Records from a data collection
..............................
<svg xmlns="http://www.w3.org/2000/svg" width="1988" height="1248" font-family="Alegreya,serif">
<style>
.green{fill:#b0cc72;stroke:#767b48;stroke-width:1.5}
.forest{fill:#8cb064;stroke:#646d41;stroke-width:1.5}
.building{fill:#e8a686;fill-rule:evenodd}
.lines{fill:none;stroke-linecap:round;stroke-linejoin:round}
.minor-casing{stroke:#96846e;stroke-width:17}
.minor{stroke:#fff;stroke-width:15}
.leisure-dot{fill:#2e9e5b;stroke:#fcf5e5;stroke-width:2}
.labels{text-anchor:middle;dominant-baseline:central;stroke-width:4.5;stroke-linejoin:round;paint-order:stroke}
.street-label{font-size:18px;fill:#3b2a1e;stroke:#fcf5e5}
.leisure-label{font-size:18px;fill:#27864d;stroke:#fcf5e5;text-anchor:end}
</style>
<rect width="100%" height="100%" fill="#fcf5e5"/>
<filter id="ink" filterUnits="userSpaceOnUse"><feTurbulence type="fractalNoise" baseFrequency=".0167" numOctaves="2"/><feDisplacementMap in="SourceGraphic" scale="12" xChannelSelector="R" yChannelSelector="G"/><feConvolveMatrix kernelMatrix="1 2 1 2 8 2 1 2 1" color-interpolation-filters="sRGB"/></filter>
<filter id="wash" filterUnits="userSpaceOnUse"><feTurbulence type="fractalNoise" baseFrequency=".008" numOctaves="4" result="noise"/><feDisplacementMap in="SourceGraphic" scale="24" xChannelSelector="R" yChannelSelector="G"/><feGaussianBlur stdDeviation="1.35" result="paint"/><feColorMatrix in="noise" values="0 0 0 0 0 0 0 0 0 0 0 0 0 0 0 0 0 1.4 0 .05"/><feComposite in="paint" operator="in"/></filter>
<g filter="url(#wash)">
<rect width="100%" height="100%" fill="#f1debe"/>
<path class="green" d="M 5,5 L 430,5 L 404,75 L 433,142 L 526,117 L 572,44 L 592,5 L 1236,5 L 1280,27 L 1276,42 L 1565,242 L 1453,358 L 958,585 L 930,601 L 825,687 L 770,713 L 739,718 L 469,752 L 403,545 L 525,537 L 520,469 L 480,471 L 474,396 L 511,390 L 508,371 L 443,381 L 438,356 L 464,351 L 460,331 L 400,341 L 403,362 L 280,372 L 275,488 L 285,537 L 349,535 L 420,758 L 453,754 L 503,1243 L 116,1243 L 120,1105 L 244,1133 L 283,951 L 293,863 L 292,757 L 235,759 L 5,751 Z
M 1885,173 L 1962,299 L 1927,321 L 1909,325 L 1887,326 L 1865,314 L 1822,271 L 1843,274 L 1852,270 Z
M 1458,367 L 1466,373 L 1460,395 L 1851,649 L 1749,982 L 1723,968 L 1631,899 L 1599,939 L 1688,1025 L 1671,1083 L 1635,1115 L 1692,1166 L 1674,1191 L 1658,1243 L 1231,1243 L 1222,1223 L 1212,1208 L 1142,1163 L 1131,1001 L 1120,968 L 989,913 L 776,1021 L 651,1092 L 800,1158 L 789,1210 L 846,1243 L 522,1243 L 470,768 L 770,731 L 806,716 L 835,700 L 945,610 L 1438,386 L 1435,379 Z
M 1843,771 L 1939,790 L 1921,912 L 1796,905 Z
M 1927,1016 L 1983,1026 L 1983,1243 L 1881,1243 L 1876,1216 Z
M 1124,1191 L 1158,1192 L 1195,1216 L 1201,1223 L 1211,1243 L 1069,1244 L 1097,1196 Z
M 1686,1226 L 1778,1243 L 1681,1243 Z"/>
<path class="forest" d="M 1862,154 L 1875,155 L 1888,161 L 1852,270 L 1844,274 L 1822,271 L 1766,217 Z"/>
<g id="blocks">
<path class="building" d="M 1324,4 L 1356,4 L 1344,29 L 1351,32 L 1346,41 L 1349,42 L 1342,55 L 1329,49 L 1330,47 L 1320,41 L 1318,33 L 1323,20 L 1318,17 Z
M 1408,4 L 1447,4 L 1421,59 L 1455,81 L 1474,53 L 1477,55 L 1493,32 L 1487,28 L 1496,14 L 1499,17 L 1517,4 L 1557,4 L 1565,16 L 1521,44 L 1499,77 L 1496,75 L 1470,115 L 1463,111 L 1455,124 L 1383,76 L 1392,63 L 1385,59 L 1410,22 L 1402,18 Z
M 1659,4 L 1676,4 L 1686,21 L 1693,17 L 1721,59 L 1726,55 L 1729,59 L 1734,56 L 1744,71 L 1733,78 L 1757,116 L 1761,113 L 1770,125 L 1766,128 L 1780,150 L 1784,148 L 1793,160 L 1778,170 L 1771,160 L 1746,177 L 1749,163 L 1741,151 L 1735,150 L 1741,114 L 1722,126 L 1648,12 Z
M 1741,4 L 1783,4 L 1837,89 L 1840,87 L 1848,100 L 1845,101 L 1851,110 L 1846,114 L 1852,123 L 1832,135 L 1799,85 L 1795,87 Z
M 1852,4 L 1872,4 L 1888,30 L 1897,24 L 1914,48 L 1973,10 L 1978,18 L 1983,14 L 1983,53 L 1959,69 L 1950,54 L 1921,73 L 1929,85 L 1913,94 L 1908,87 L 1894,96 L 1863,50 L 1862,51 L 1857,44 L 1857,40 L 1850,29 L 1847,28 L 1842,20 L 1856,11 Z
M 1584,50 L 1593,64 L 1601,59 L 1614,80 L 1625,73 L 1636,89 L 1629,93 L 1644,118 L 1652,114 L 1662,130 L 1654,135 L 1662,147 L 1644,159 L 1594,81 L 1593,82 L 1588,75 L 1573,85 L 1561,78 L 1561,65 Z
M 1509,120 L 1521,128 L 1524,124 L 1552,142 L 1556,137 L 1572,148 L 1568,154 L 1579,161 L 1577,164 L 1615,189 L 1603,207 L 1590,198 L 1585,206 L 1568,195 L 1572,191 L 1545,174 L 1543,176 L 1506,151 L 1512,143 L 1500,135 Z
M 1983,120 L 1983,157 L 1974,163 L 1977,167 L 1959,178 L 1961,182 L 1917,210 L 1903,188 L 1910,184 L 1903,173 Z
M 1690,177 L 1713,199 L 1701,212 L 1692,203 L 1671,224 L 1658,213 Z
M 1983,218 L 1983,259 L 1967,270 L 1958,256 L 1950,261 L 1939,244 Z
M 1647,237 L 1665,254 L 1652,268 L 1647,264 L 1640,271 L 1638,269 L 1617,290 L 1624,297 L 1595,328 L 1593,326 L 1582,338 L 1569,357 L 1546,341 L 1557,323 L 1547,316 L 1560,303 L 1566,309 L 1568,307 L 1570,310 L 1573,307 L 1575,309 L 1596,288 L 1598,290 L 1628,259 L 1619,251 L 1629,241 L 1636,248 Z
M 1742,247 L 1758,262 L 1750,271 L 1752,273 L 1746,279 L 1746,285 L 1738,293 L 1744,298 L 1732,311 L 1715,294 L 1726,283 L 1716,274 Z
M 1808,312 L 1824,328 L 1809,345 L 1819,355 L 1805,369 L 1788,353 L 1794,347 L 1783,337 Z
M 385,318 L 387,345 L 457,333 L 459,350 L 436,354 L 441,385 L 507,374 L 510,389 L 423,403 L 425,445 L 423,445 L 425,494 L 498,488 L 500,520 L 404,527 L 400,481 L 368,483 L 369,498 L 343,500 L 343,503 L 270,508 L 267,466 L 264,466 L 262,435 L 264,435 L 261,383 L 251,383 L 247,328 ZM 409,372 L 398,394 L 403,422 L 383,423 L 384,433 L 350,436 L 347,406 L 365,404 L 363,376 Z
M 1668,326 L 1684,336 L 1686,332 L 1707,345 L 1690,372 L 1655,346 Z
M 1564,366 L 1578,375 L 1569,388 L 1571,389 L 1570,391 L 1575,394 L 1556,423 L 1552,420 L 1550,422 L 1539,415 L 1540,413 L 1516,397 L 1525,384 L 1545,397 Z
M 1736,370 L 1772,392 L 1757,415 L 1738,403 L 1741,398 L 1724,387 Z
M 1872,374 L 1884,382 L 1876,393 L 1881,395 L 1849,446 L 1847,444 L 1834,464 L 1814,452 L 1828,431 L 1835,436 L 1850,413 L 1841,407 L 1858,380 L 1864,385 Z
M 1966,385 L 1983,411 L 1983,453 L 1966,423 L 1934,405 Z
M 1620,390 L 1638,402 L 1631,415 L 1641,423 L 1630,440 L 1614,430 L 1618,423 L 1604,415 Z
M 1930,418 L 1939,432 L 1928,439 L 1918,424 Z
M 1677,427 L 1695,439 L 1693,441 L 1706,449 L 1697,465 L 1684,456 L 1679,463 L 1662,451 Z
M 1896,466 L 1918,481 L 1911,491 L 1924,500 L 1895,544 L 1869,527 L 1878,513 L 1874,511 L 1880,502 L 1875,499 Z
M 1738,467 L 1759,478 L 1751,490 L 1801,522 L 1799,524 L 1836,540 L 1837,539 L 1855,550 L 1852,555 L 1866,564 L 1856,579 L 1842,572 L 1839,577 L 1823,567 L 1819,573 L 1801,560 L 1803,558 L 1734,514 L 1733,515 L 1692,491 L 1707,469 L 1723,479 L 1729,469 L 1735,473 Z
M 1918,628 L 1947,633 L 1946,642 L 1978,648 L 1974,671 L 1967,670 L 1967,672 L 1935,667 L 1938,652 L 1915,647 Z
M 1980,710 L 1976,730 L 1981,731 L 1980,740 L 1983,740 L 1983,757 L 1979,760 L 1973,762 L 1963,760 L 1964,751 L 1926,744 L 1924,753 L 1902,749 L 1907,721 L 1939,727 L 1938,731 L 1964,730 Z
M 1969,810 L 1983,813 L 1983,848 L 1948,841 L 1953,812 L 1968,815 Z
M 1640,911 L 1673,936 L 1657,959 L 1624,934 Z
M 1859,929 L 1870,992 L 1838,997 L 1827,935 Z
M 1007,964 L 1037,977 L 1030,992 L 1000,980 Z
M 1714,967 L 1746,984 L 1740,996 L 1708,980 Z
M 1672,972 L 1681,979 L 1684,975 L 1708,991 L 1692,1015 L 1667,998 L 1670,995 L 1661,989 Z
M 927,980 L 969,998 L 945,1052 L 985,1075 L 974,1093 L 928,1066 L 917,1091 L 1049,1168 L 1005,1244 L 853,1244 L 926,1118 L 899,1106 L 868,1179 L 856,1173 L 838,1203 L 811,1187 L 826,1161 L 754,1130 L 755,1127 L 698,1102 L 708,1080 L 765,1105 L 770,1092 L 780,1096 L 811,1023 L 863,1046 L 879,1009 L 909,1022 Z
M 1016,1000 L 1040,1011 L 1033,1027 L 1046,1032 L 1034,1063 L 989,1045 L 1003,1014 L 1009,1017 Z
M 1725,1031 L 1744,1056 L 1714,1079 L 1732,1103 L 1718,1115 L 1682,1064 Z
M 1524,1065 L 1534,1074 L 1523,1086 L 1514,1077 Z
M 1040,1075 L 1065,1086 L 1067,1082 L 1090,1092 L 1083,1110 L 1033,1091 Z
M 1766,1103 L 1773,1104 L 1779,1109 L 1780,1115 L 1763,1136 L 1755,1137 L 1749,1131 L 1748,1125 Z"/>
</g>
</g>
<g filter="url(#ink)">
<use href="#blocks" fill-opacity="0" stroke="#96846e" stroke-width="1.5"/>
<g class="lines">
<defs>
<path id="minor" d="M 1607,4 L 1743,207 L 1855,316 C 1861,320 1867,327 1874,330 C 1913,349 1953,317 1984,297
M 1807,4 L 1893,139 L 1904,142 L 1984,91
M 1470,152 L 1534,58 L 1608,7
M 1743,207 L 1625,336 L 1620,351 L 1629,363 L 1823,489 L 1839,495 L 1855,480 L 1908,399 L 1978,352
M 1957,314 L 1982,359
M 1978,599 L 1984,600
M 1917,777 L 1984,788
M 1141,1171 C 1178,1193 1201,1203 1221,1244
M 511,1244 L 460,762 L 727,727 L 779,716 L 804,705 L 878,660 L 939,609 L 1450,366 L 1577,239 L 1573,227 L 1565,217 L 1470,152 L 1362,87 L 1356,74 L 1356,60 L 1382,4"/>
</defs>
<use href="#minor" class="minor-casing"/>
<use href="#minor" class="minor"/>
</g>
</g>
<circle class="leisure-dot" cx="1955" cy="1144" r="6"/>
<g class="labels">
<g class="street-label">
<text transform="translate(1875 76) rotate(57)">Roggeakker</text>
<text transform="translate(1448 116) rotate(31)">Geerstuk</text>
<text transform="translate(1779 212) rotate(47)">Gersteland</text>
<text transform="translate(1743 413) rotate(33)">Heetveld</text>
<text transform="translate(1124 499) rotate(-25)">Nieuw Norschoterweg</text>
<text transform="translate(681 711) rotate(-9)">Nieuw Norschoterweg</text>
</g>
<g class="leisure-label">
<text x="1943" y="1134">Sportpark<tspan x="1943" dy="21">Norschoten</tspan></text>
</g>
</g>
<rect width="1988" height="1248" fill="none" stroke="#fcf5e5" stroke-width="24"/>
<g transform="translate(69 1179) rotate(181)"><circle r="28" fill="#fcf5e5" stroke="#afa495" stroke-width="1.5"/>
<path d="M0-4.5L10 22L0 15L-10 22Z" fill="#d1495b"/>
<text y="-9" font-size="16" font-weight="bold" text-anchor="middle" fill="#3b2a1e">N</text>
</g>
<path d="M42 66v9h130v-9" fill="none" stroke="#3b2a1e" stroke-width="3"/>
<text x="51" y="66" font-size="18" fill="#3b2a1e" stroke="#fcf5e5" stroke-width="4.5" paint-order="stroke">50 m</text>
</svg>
..............................
** EXERCISE REQUIREMENTS **
Copy the stretch of the records above that runs from the line with "M 1896,466 L" through the line with "1913,349 1953,317 1984,297". Both end lines belong in the copy, and nothing else does.

** THE ANSWER **
M 1896,466 L 1918,481 L 1911,491 L 1924,500 L 1895,544 L 1869,527 L 1878,513 L 1874,511 L 1880,502 L 1875,499 Z
M 1738,467 L 1759,478 L 1751,490 L 1801,522 L 1799,524 L 1836,540 L 1837,539 L 1855,550 L 1852,555 L 1866,564 L 1856,579 L 1842,572 L 1839,577 L 1823,567 L 1819,573 L 1801,560 L 1803,558 L 1734,514 L 1733,515 L 1692,491 L 1707,469 L 1723,479 L 1729,469 L 1735,473 Z
M 1918,628 L 1947,633 L 1946,642 L 1978,648 L 1974,671 L 1967,670 L 1967,672 L 1935,667 L 1938,652 L 1915,647 Z
M 1980,710 L 1976,730 L 1981,731 L 1980,740 L 1983,740 L 1983,757 L 1979,760 L 1973,762 L 1963,760 L 1964,751 L 1926,744 L 1924,753 L 1902,749 L 1907,721 L 1939,727 L 1938,731 L 1964,730 Z
M 1969,810 L 1983,813 L 1983,848 L 1948,841 L 1953,812 L 1968,815 Z
M 1640,911 L 1673,936 L 1657,959 L 1624,934 Z
M 1859,929 L 1870,992 L 1838,997 L 1827,935 Z
M 1007,964 L 1037,977 L 1030,992 L 1000,980 Z
M 1714,967 L 1746,984 L 1740,996 L 1708,980 Z
M 1672,972 L 1681,979 L 1684,975 L 1708,991 L 1692,1015 L 1667,998 L 1670,995 L 1661,989 Z
M 927,980 L 969,998 L 945,1052 L 985,1075 L 974,1093 L 928,1066 L 917,1091 L 1049,1168 L 1005,1244 L 853,1244 L 926,1118 L 899,1106 L 868,1179 L 856,1173 L 838,1203 L 811,1187 L 826,1161 L 754,1130 L 755,1127 L 698,1102 L 708,1080 L 765,1105 L 770,1092 L 780,1096 L 811,1023 L 863,1046 L 879,1009 L 909,1022 Z
M 1016,1000 L 1040,1011 L 1033,1027 L 1046,1032 L 1034,1063 L 989,1045 L 1003,1014 L 1009,1017 Z
M 1725,1031 L 1744,1056 L 1714,1079 L 1732,1103 L 1718,1115 L 1682,1064 Z
M 1524,1065 L 1534,1074 L 1523,1086 L 1514,1077 Z
M 1040,1075 L 1065,1086 L 1067,1082 L 1090,1092 L 1083,1110 L 1033,1091 Z
M 1766,1103 L 1773,1104 L 1779,1109 L 1780,1115 L 1763,1136 L 1755,1137 L 1749,1131 L 1748,1125 Z"/>
</g>
</g>
<g filter="url(#ink)">
<use href="#blocks" fill-opacity="0" stroke="#96846e" stroke-width="1.5"/>
<g class="lines">
<defs>
<path id="minor" d="M 1607,4 L 1743,207 L 1855,316 C 1861,320 1867,327 1874,330 C 1913,349 1953,317 1984,297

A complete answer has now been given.